Records excerpted from a collection
• • • • •
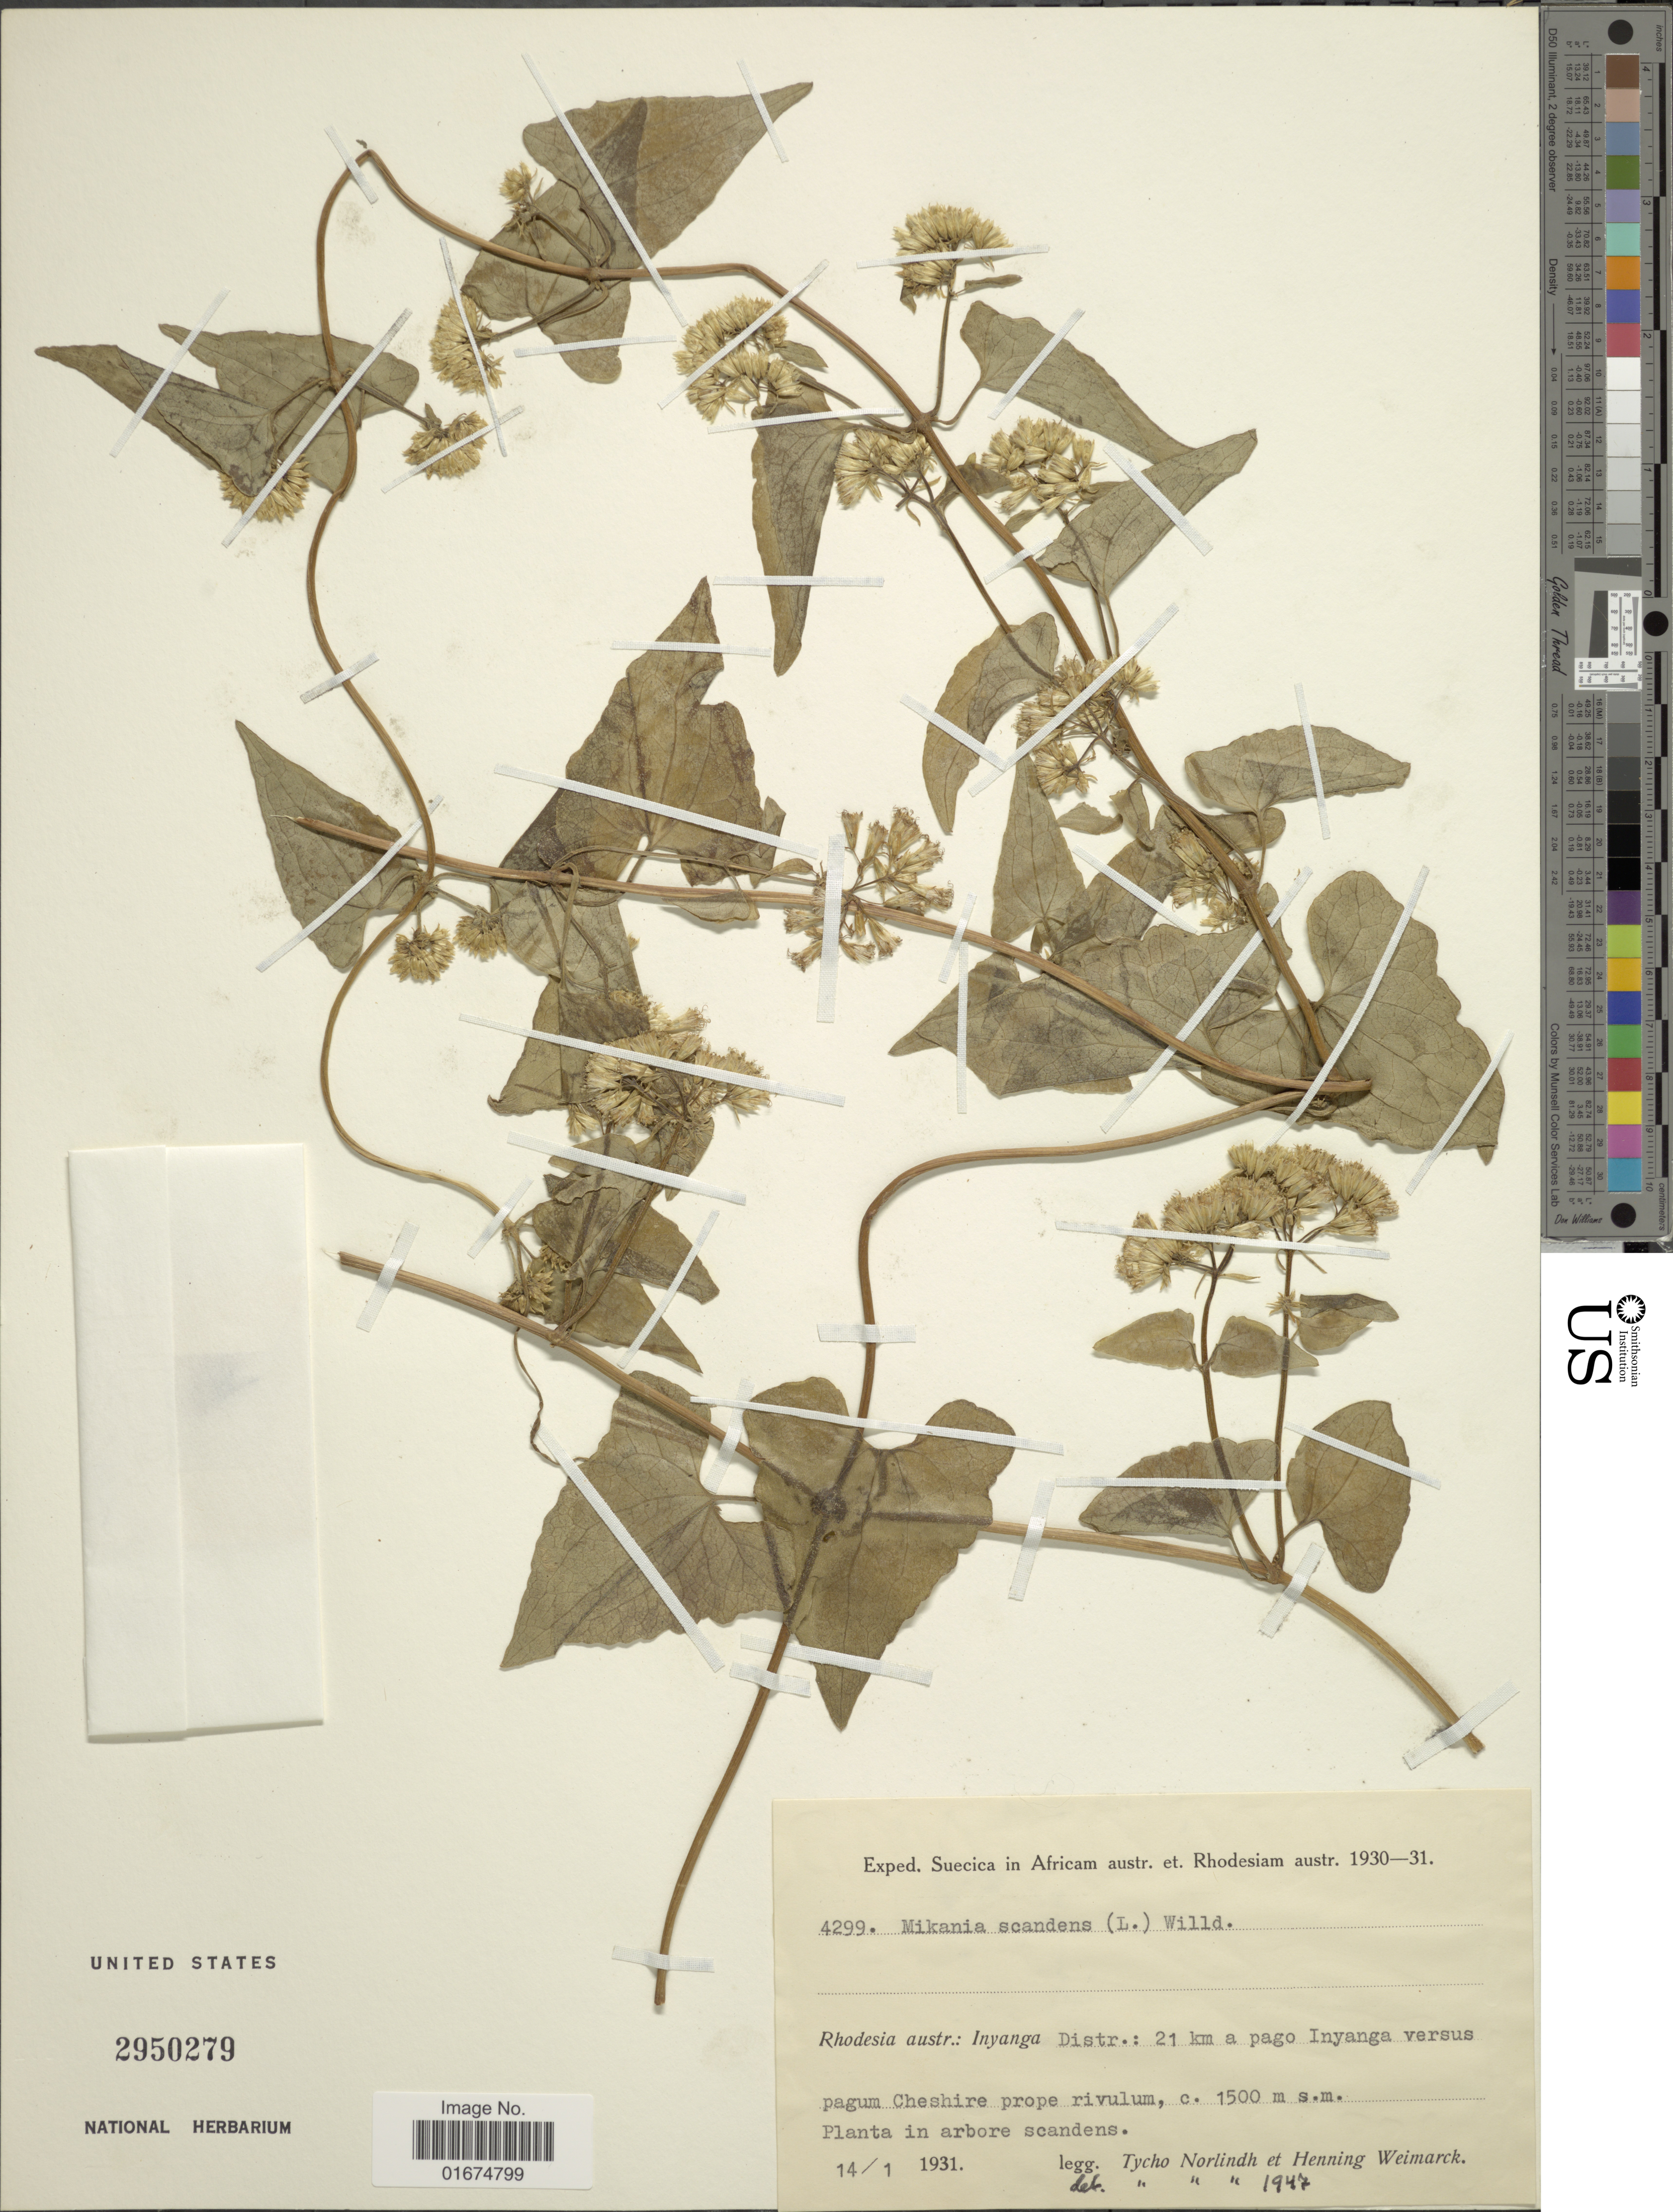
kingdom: Plantae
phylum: Tracheophyta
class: Magnoliopsida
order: Asterales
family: Asteraceae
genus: Mikania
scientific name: Mikania chenopodifolia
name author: Willd.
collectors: N. T. Norlindh & H. Weimarck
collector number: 4299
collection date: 1931-01-14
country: Zimbabwe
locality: Rhodesia austr.: Inyanga Distr.: 21 km a pago Inyanga versus pagum Cheshire prope rivulum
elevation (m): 1500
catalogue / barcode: US 2950279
• • • • •
• What needs to be done: Edit the data above so that "collection date" becomes "date collected", keeping everything else the same and leaving out the pictures.

• Answer below:
kingdom: Plantae
phylum: Tracheophyta
class: Magnoliopsida
order: Asterales
family: Asteraceae
genus: Mikania
scientific name: Mikania chenopodifolia
name author: Willd.
collectors: N. T. Norlindh & H. Weimarck
collector number: 4299
date collected: 1931-01-14
country: Zimbabwe
locality: Rhodesia austr.: Inyanga Distr.: 21 km a pago Inyanga versus pagum Cheshire prope rivulum
elevation (m): 1500
catalogue / barcode: US 2950279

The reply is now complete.